The following post is adapted from a speech for the Community Breakfast, an event celebrating YES Prep’s milestone of 10,000 students.
Good morning, my name is Maribel Nava. I’m a senior at YES Prep Southeast.
My parents were born in Mexico and immigrated here to help support their families and to create a better life for themselves. I was born here in Houston when my parents were just teenagers– and the work of supporting a family meant that my parents had to focus on work and less on education. As a child, I saw the sacrifices my parents made in order for my siblings and me to have the best education possible, and it made me want to learn everything I could and achieve everything they dreamed for me.
My parents knew they couldn’t send me to the neighborhood public school, where my drive and love of learning might fade. So when my mother found out about YES Prep from the newspaper, she and I spent an entire afternoon reading student stories on the website. I was excited to go to a place where everyone talked about college, where I’d have the stability of seven years at the same school, and where there was an emphasis on service and family– two of the most important things to me. I entered the lottery and was one of the lucky students selected to attend YES Prep Southeast.
In high school, YES Prep teachers encouraged me to apply to the School for Ethics and Global Leadership or SEGL. It was a life-changing moment. I was accepted into the program and spent a semester in Washington D.C. The experience challenged me because it was the first time I was away from home. My sister was born with medical issues that year, and my parents had to struggle to care for her full time. I wished I could have been there to help, but my parents encouraged me to stay because they wanted me to have every opportunity. That semester was also the first time I was in classes with non-Latino students who didn’t share my background. But because of that experience with SEGL, I learned that it doesn’t matter if you don’t look like the people around you or what obstacles you face, you still have a voice and every right to use that voice.

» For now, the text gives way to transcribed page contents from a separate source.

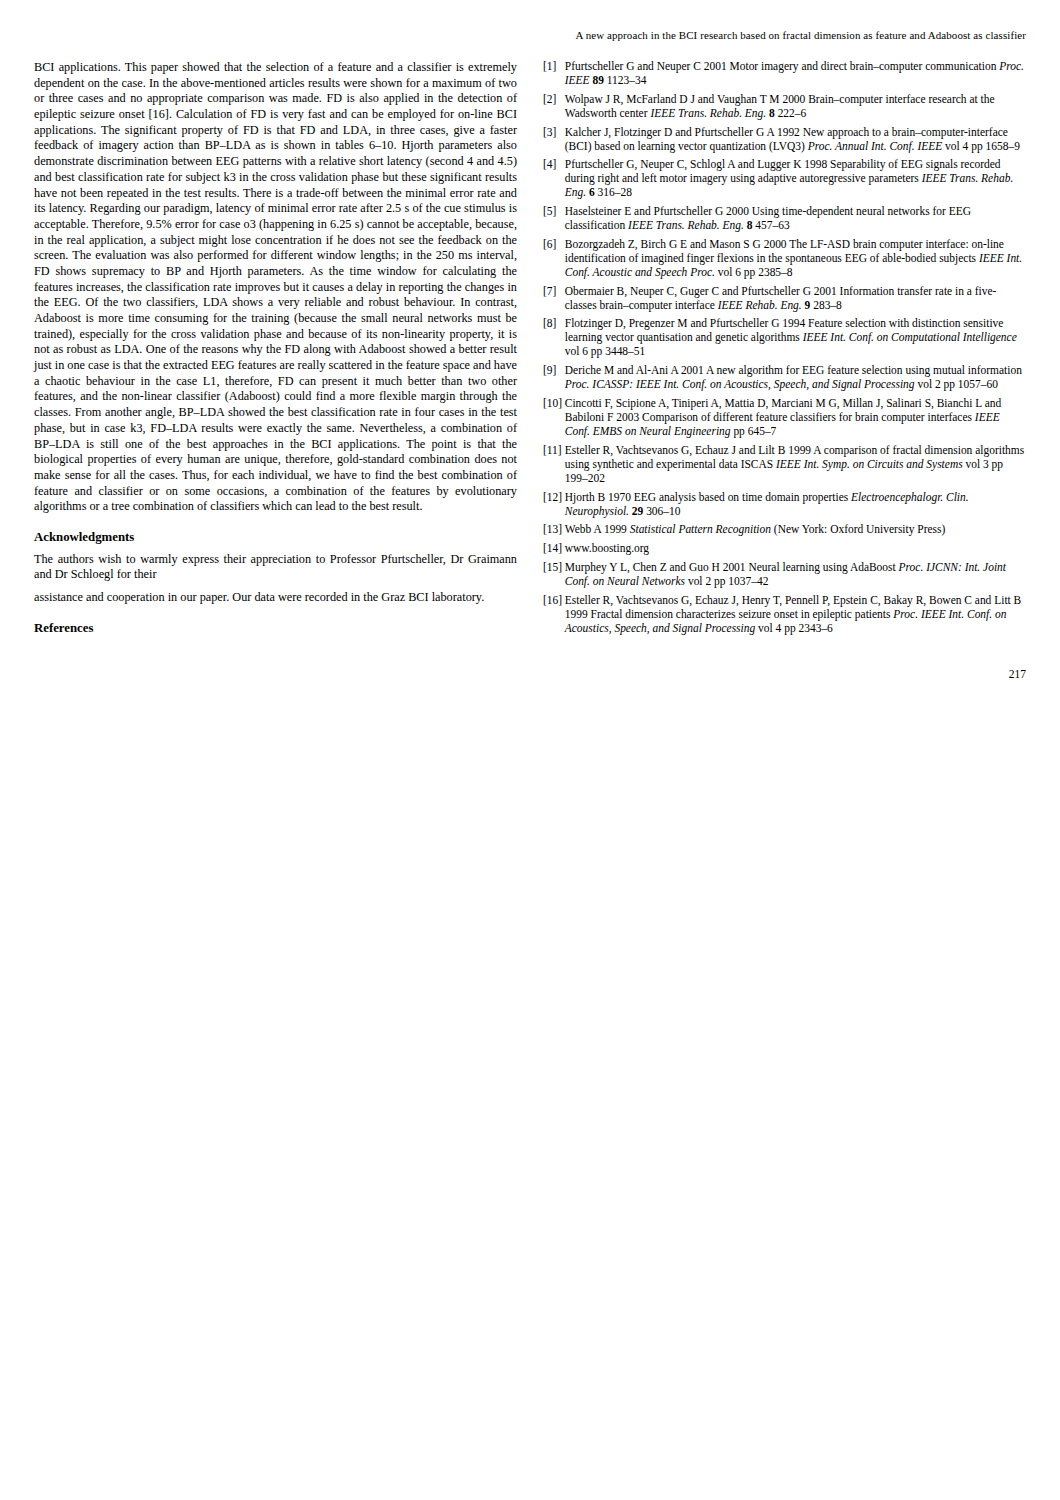A new approach in the BCI research based on fractal dimension as feature and Adaboost as classifier
BCI applications. This paper showed that the selection of a feature and a classifier is extremely dependent on the case. In the above-mentioned articles results were shown for a maximum of two or three cases and no appropriate comparison was made. FD is also applied in the detection of epileptic seizure onset [16]. Calculation of FD is very fast and can be employed for on-line BCI applications. The significant property of FD is that FD and LDA, in three cases, give a faster feedback of imagery action than BP–LDA as is shown in tables 6–10. Hjorth parameters also demonstrate discrimination between EEG patterns with a relative short latency (second 4 and 4.5) and best classification rate for subject k3 in the cross validation phase but these significant results have not been repeated in the test results. There is a trade-off between the minimal error rate and its latency. Regarding our paradigm, latency of minimal error rate after 2.5 s of the cue stimulus is acceptable. Therefore, 9.5% error for case o3 (happening in 6.25 s) cannot be acceptable, because, in the real application, a subject might lose concentration if he does not see the feedback on the screen. The evaluation was also performed for different window lengths; in the 250 ms interval, FD shows supremacy to BP and Hjorth parameters. As the time window for calculating the features increases, the classification rate improves but it causes a delay in reporting the changes in the EEG. Of the two classifiers, LDA shows a very reliable and robust behaviour. In contrast, Adaboost is more time consuming for the training (because the small neural networks must be trained), especially for the cross validation phase and because of its non-linearity property, it is not as robust as LDA. One of the reasons why the FD along with Adaboost showed a better result just in one case is that the extracted EEG features are really scattered in the feature space and have a chaotic behaviour in the case L1, therefore, FD can present it much better than two other features, and the non-linear classifier (Adaboost) could find a more flexible margin through the classes. From another angle, BP–LDA showed the best classification rate in four cases in the test phase, but in case k3, FD–LDA results were exactly the same. Nevertheless, a combination of BP–LDA is still one of the best approaches in the BCI applications. The point is that the biological properties of every human are unique, therefore, gold-standard combination does not make sense for all the cases. Thus, for each individual, we have to find the best combination of feature and classifier or on some occasions, a combination of the features by evolutionary algorithms or a tree combination of classifiers which can lead to the best result.
Acknowledgments
The authors wish to warmly express their appreciation to Professor Pfurtscheller, Dr Graimann and Dr Schloegl for their
assistance and cooperation in our paper. Our data were recorded in the Graz BCI laboratory.
References
[1] Pfurtscheller G and Neuper C 2001 Motor imagery and direct brain–computer communication Proc. IEEE 89 1123–34
[2] Wolpaw J R, McFarland D J and Vaughan T M 2000 Brain–computer interface research at the Wadsworth center IEEE Trans. Rehab. Eng. 8 222–6
[3] Kalcher J, Flotzinger D and Pfurtscheller G A 1992 New approach to a brain–computer-interface (BCI) based on learning vector quantization (LVQ3) Proc. Annual Int. Conf. IEEE vol 4 pp 1658–9
[4] Pfurtscheller G, Neuper C, Schlogl A and Lugger K 1998 Separability of EEG signals recorded during right and left motor imagery using adaptive autoregressive parameters IEEE Trans. Rehab. Eng. 6 316–28
[5] Haselsteiner E and Pfurtscheller G 2000 Using time-dependent neural networks for EEG classification IEEE Trans. Rehab. Eng. 8 457–63
[6] Bozorgzadeh Z, Birch G E and Mason S G 2000 The LF-ASD brain computer interface: on-line identification of imagined finger flexions in the spontaneous EEG of able-bodied subjects IEEE Int. Conf. Acoustic and Speech Proc. vol 6 pp 2385–8
[7] Obermaier B, Neuper C, Guger C and Pfurtscheller G 2001 Information transfer rate in a five-classes brain–computer interface IEEE Rehab. Eng. 9 283–8
[8] Flotzinger D, Pregenzer M and Pfurtscheller G 1994 Feature selection with distinction sensitive learning vector quantisation and genetic algorithms IEEE Int. Conf. on Computational Intelligence vol 6 pp 3448–51
[9] Deriche M and Al-Ani A 2001 A new algorithm for EEG feature selection using mutual information Proc. ICASSP: IEEE Int. Conf. on Acoustics, Speech, and Signal Processing vol 2 pp 1057–60
[10] Cincotti F, Scipione A, Tiniperi A, Mattia D, Marciani M G, Millan J, Salinari S, Bianchi L and Babiloni F 2003 Comparison of different feature classifiers for brain computer interfaces IEEE Conf. EMBS on Neural Engineering pp 645–7
[11] Esteller R, Vachtsevanos G, Echauz J and Lilt B 1999 A comparison of fractal dimension algorithms using synthetic and experimental data ISCAS IEEE Int. Symp. on Circuits and Systems vol 3 pp 199–202
[12] Hjorth B 1970 EEG analysis based on time domain properties Electroencephalogr. Clin. Neurophysiol. 29 306–10
[13] Webb A 1999 Statistical Pattern Recognition (New York: Oxford University Press)
[14] www.boosting.org
[15] Murphey Y L, Chen Z and Guo H 2001 Neural learning using AdaBoost Proc. IJCNN: Int. Joint Conf. on Neural Networks vol 2 pp 1037–42
[16] Esteller R, Vachtsevanos G, Echauz J, Henry T, Pennell P, Epstein C, Bakay R, Bowen C and Litt B 1999 Fractal dimension characterizes seizure onset in epileptic patients Proc. IEEE Int. Conf. on Acoustics, Speech, and Signal Processing vol 4 pp 2343–6
217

Since that experience, I have used my voice to help others. Through a SEGL partnership with a South African NGO, the Mamelodi Initiative. I traveled to Mamelodi and created a platform for a human rights campaign for members of that community. I also taught a poetry workshop, my way of ensuring children in an underserved community had access to education.

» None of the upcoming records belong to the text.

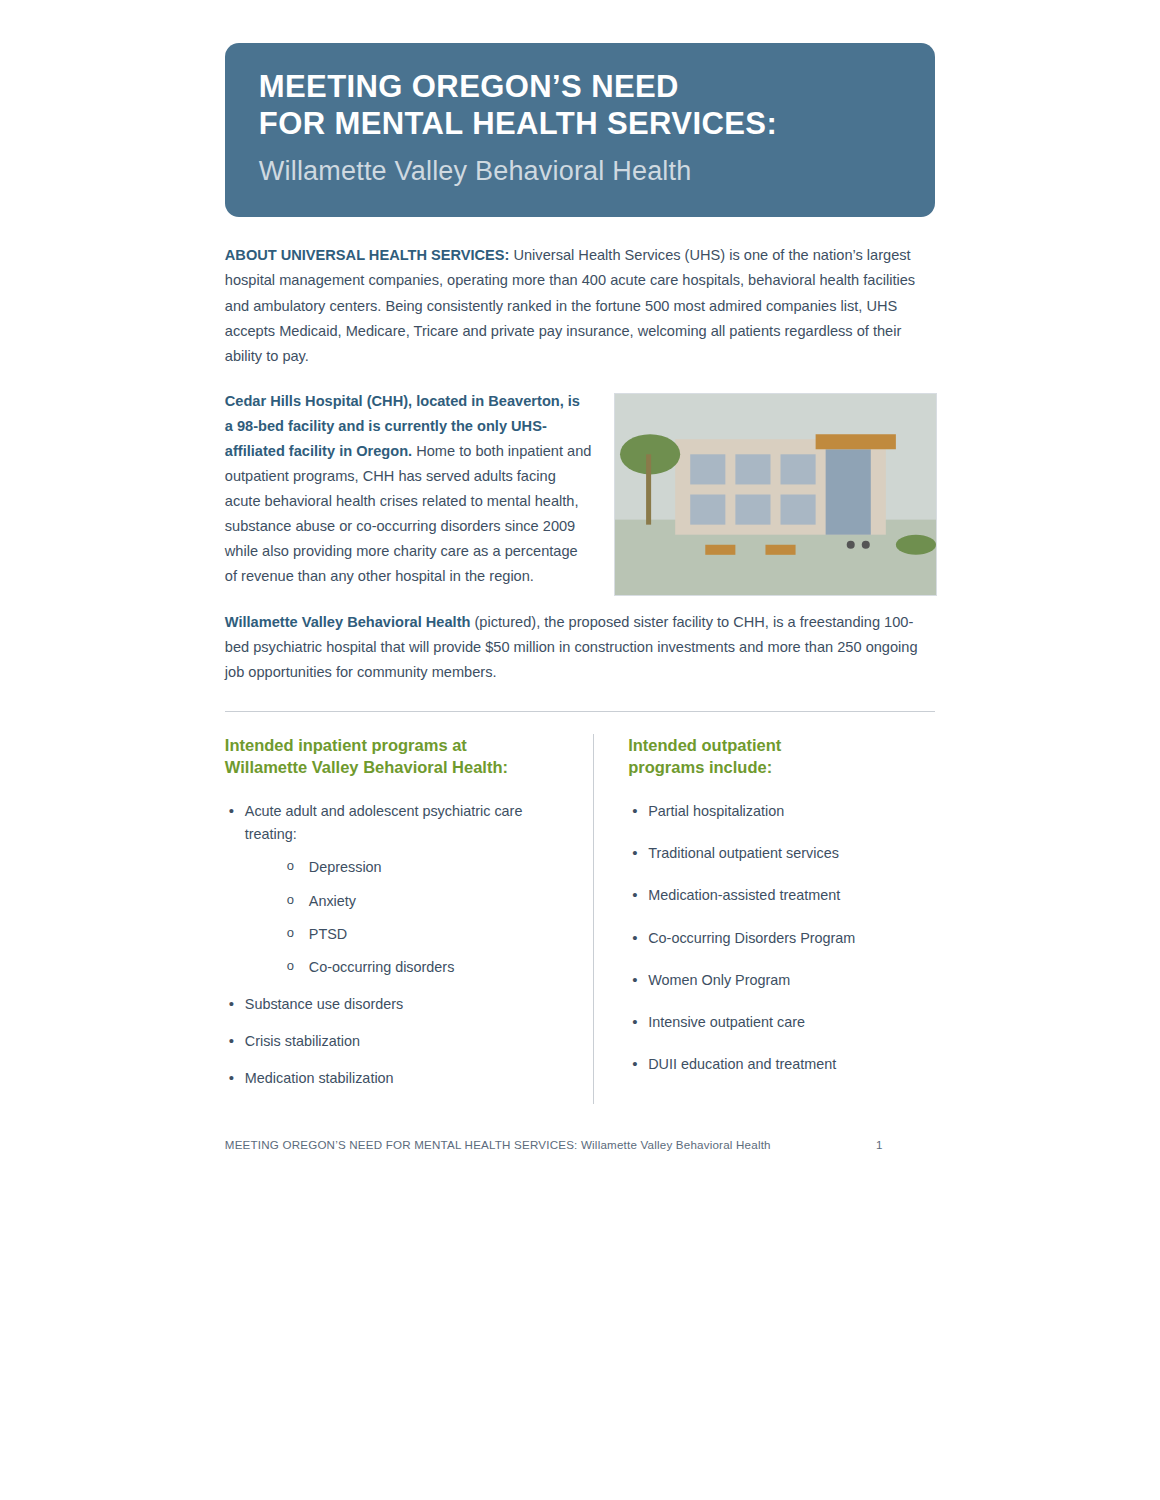Meeting Oregon’s Need
for Mental Health Services:
Willamette Valley Behavioral Health
ABOUT UNIVERSAL HEALTH SERVICES: Universal Health Services (UHS) is one of the nation’s largest hospital management companies, operating more than 400 acute care hospitals, behavioral health facilities and ambulatory centers. Being consistently ranked in the fortune 500 most admired companies list, UHS accepts Medicaid, Medicare, Tricare and private pay insurance, welcoming all patients regardless of their ability to pay.
Cedar Hills Hospital (CHH), located in Beaverton, is a 98-bed facility and is currently the only UHS-affiliated facility in Oregon. Home to both inpatient and outpatient programs, CHH has served adults facing acute behavioral health crises related to mental health, substance abuse or co-occurring disorders since 2009 while also providing more charity care as a percentage of revenue than any other hospital in the region.
Willamette Valley Behavioral Health (pictured), the proposed sister facility to CHH, is a freestanding 100-bed psychiatric hospital that will provide $50 million in construction investments and more than 250 ongoing job opportunities for community members.
Intended inpatient programs at
Willamette Valley Behavioral Health:
Acute adult and adolescent psychiatric care treating:
Depression
Anxiety
PTSD
Co-occurring disorders
Substance use disorders
Crisis stabilization
Medication stabilization
Intended outpatient
programs include:
Partial hospitalization
Traditional outpatient services
Medication-assisted treatment
Co-occurring Disorders Program
Women Only Program
Intensive outpatient care
DUII education and treatment
MEETING OREGON’S NEED FOR MENTAL HEALTH SERVICES: Willamette Valley Behavioral Health 1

Back in the US, I served as a fellow for Annpower, a women’s leadership forum, and, as a result, took action on my campus by forming YES Prep Southeast’s first feminist organization.
Because of my parents’ choice to send me to YES Prep, I’ve had access to all these opportunities, and I’ve had also had access to a rigorous curriculum of AP classes and incredibly dedicated teachers, so that I feel academically prepared to excel at the same level as students from more affluent areas of the country. This year, I applied to 13 colleges and have been accepted to all 13. I wouldn’t be able to say this if it weren’t for my incredible classmates, supportive family, and the hard work of my YES Prep teachers and college counselors. Next fall, I will be the first in my family to go to college. And next fall, I will be attending Harvard University.
My peers at YES Prep, who I’ve spent 7 years with, ARE going to college. However, there are 32,000 students in Houston on charter school waitlists, including members of my own family.
YES Prep ensured that I had access to the education I needed to follow my dream of empowering the Latino community. In the near future, I will redefine the stereotype that Latinos are not politically active. I will be the link between my people and the government. I will work in education and immigration reform and eventually serve in public office. Think of what we could achieve if every student in Houston had access to the same opportunities.
Thank you for ongoing support of YES Prep.